* Text:
---+---

These are some of the questions I mulled over in the weeks leading up to my April business trip to Europe. Seth would be celebrating his 29th birthday while I was abroad, and I wanted to do something to let him know I was thinking of him, but I also didn’t want to overwhelm him or make him uncomfortable.

We’d only been dating for a few weeks, and we weren’t even necessarily dating exclusively. We’d been on one date, and he’d only held my hand once. But at my core, I am a giver, and it brings me joy to make other people feel special. Besides, in my family growing up, birthdays were a time of celebration, so I didn’t feel like I could let Seth’s birthday go by unacknowledged.

I wanted to be myself with Seth, and that meant doing something to honor his birthday, so – knowing that one of his favorite hobbies is carpentry – I bought him some crushed turquoise. Seth works largely with mesquite wood, and he had mentioned wanting to start using crushed turquoise to fill in the cracks in his woodworking pieces. I’d hoped it was a small enough gift (under $20) not to freak him out but thoughtful enough to make him feel appreciated.

I planned to give it to him on the day I left for my trip, so the morning of my flight, Seth and I met at church as agreed. After the service, we caravanned back to my apartment, and upon retrieval of my suitcase from my bedroom, I handed Seth the birthday card I’d made along with a drawstring bag filled with the turquoise I’d purchased for him.

---+---

* Exercise 1: Copy out the lines of the listing verbatim, from the line with "left hip: (1060, 557, -6)" up to and including the last line of the listing.

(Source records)
---+---

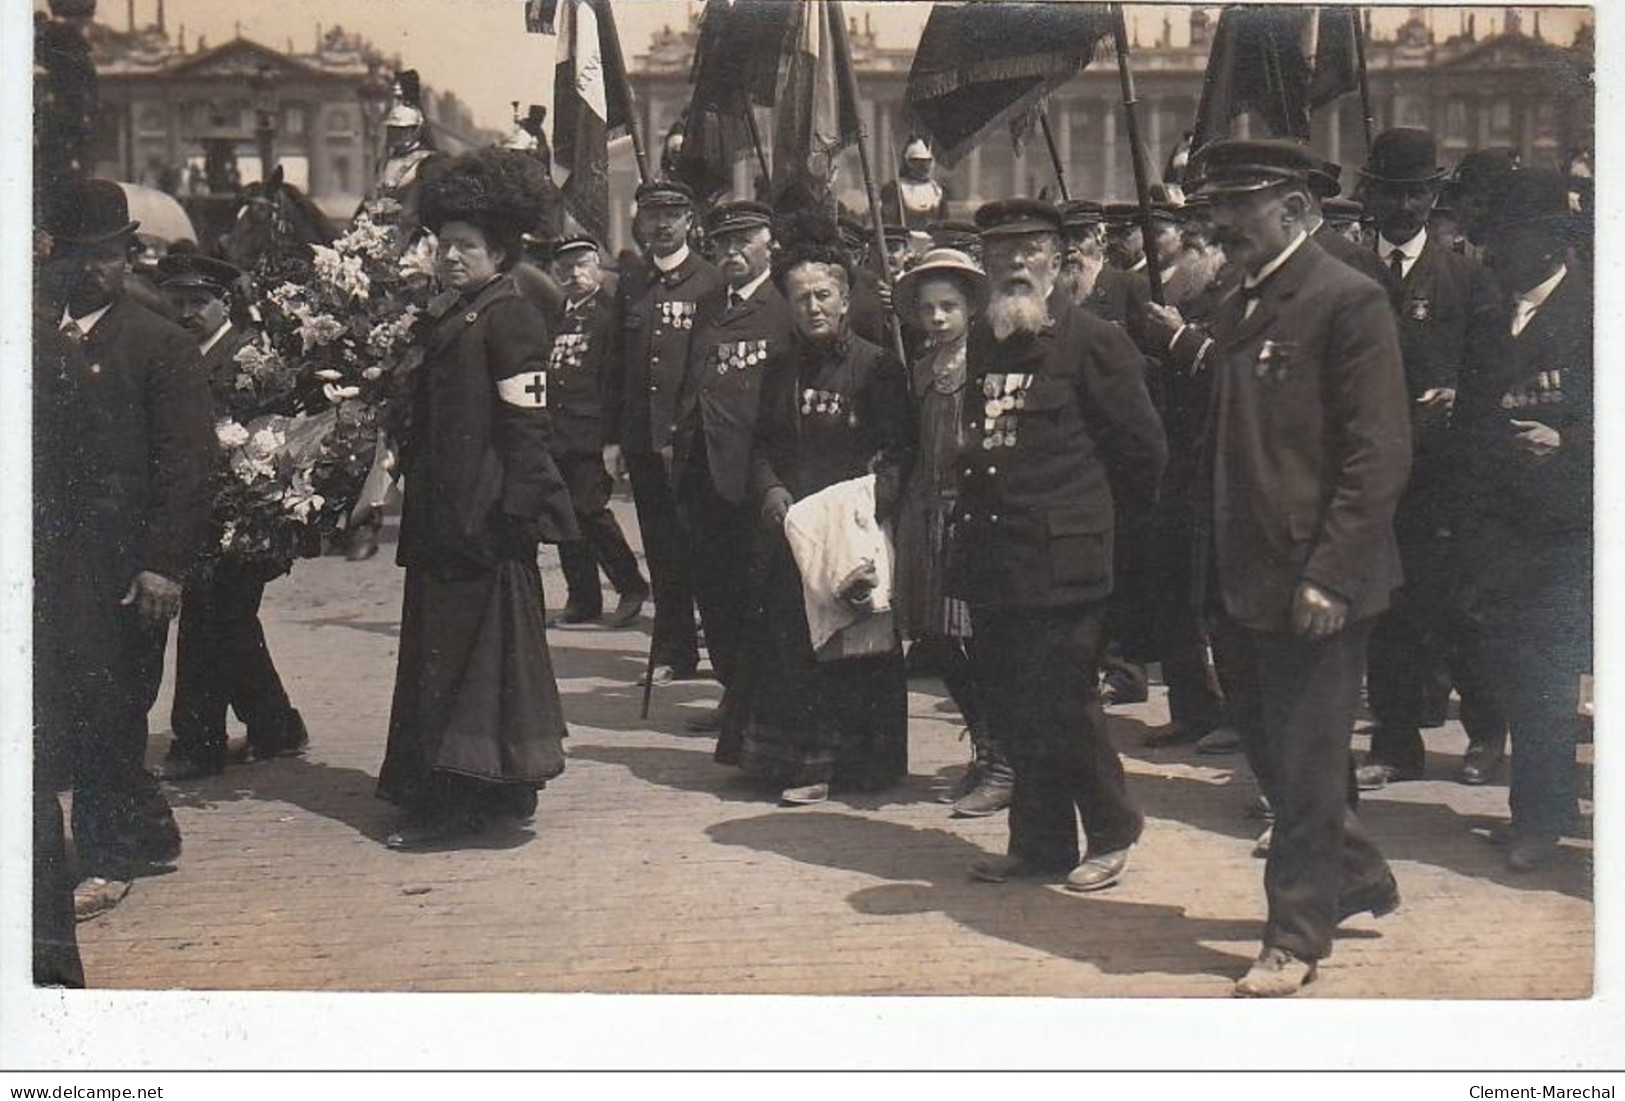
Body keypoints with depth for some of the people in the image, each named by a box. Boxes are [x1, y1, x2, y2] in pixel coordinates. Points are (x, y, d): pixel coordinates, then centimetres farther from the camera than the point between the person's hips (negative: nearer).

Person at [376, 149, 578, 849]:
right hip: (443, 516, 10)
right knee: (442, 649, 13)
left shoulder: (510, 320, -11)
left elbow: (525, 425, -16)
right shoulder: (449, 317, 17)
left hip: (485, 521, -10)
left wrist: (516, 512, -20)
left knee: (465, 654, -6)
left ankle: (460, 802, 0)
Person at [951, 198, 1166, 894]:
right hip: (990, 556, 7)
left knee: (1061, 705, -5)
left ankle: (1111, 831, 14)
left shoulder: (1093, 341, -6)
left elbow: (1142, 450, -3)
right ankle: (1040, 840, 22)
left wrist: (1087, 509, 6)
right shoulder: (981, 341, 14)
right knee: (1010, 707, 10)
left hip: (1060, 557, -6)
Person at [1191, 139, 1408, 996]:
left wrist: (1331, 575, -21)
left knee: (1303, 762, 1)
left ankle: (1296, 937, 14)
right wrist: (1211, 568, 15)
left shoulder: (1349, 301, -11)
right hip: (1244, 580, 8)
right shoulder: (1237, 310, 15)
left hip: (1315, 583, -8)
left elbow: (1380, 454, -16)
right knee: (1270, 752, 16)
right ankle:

---+---

* Exercise 2: Write what comes next in the account of the birthday gift for Seth, picking up after its final sentence.

* Exercise answer 1:
left hip: (1060, 557, -6)
Person at [1191, 139, 1408, 996]:
left wrist: (1331, 575, -21)
left knee: (1303, 762, 1)
left ankle: (1296, 937, 14)
right wrist: (1211, 568, 15)
left shoulder: (1349, 301, -11)
right hip: (1244, 580, 8)
right shoulder: (1237, 310, 15)
left hip: (1315, 583, -8)
left elbow: (1380, 454, -16)
right knee: (1270, 752, 16)
right ankle:

* Exercise answer 2:
“Happy Birthday,” I told him shyly when he looked up at me with a puzzled expression.

Kendra_Scott_Bag“I know you’re not big into celebrating birthdays,” I busied myself with tying my shoelaces, “But I couldn’t just not do anything for your birthday,” I rambled. “Oh, and I didn’t have any gift bags, so I just put your present in a Kendra Scott bag. But don’t worry,” I laughed, wondering what he must be thinking at the sight of the trendy jeweler’s bag, “I didn’t get you Kendra Scott earrings!”

Seth chucked, but I could tell there was something he wasn’t saying. Was it too much that I’d gotten him a gift? He hadn’t even opened it yet. Did he think it was lame I’d reused one of my Kendra Scott jewelry bags?

As I worried over his nonverbal reaction, Seth untied the drawstring bag and pulled out the crushed turquoise, along with the CA glue I’d partnered with it for his next carpentry project. His expression was unreadable at first; then he gazed at me with a soft look of wonder and appreciation. He looked genuinely touched. And surprised. And surprised at how touched he felt.

I watched various expressions flicker across his face and decided I’d done well. Seth stepped forward and wrapped me in a hug; then looked down at the bag of turquoise again. And then he hugged me a second time, whispering into my hair, “Thank you. That was really sweet.”

He helped carry my luggage to his truck and loaded it into the backseat. He opened the passenger door for me, as always, before walking around to his driver door and climbing in. Seth started the engine, but before he shifted into drive, he reached behind his driver’s seat and pulled out a Kendra Scott bag, handing it to me.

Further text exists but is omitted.